Sunday, March 14, 2010

PROSECUTORS MAKE WIDENED USE OF TERROR THREAT LAW

NYLJ 6-04-07

2. PROSECUTORS MAKE WIDENED USE OF TERROR THREAT LAW

2. The wreckage of the Twin Towers was still burning when the State Legislature began tacking the word “anti-terrorism” onto their latest anti-crime bills. And those provisions governing speech, conduct, and other areas of behavioral suspicion have gotten a bit of use by prosecutors—just not against anyone really threatening to bring down the government. Just ask the head of the Public Defenders.

“Those charges make these cases that are essentially meaningless into something far more important. We’re seeing a pattern of serious allegations resulting in de minimus outcomes.”

Take the guy who threatened two social services workers upstate. The Appellate for 3rd Dept unanimously upheld his conviction of making “terroristic threats” and the 15-year-to-life sentence he received. A persistent felon? Sure—but an Al Qeda operative? How many of them lose their temper over an SSI disqualification? And his son too?

The big nut here is Penal Law Section 490.20. it makes a Class D felony punishable by 2 to 7 years to make threats “with intent to intimidate or coerce a civilian population, influence the policy of a unit of government by intimidation or coercion, or affect the conduct of a unit of government by murder, assassination or kidnapping.” Any more vague and you could add in “loitering with intent to create a public nuisance”. Might as well get Cool Hand Luke and turn cutting the heads off parking meters into a capital offense.

The 3rd says otherwise: “The statutory language sufficiently apprises persons of ordinary intelligence of the type of conduct that is forbidden and provided law enforcement officials with clear standards for enforcement.” Which is kind of like saying: The Rules were posted on the Barn last night. If you sheep didn’t read them, that’s your problem. If the paraphrase of the Pigs from George Orwell’s “Animal Farm” offends you (with the tacit association of the 1960s radical label for police), don’t let it.
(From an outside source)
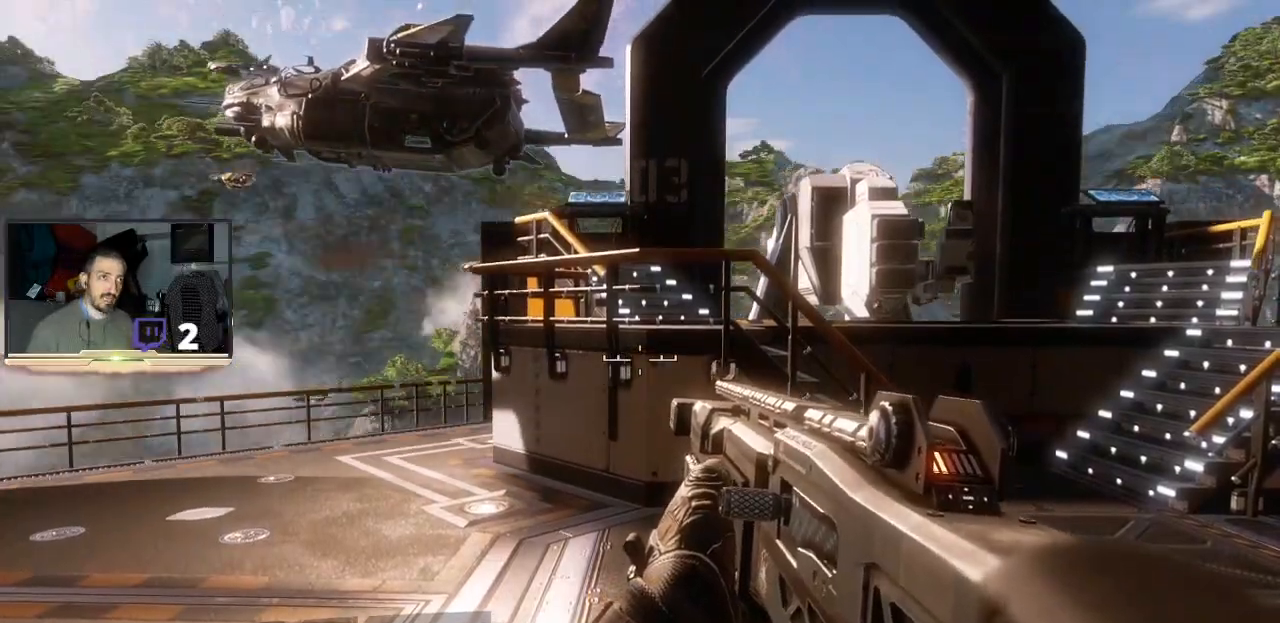
{"buttons": [], "left_stick": "right", "right_stick": "center", "events": [[167, "right_stick", "left"], [300, "left_stick", "right"], [400, "right_stick", "center"]]}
There is a complete disconnect from the people who pen these pieces of legislation and those who look at them as a means of enforcing the peace. ADAs and Grand Juries only see the presentation of the letter of the Law, and thereafter what it implies. For prosecutors, this is a new screwdriver to put into the toolkit; something which can be used to leverage a reluctant witness as much as twist the twistos into the planks. Yet there is nothing that says you can’t use it to pry open cases, wedge defendant’s away from standard please (where precedent can stop a lot of arguments before they get started) and thump a couple of small brads to anchor an offense. They don’t have to be threatening to overthrow our form of government.

As it is, this is being applied in every aspect where either intimidation or scare tactics are in use—from street-level gang violence to leaving messages on a phone with promises of a “Virginia Tech”-style massacre. It would seem, then, that once this sort of label gets placed upon previously unclassifiable, tragic behaviors, it take on a life of its own. As well as a new identity.

The native American who had done two pervious bids—’82-’88 Grand Larceny, and '91-’95 for sexual abuse—is by no means an innocent; canned for even corking off to the cops (and SS Admins). But even with his admission of a terminal illness, which gave him “nothing to lose”, and membership in the Akwesasne Warrior Society, giving him easy access to “a gun…at any time,” his conviction on this seems disproportionate, to say the least. For the exact same incident, he was convicted, on the Onodaga County level, for 2nd-degree Aggravated Harrassment: a six-month sentence. Under 490.20, 15-to-life appears almost absurd. And to make matters worse, his son mouthed similar threats and ended up getting charged and convicted, with his father’s prosecutor as a witness, on the same section number.

In the present state of government, not only can’t you not fight city hall, but it is almost one step from treason to do so. When threat and dissent become known under the same heading, you’d better be damned sure of what side of the line you stand, at all times.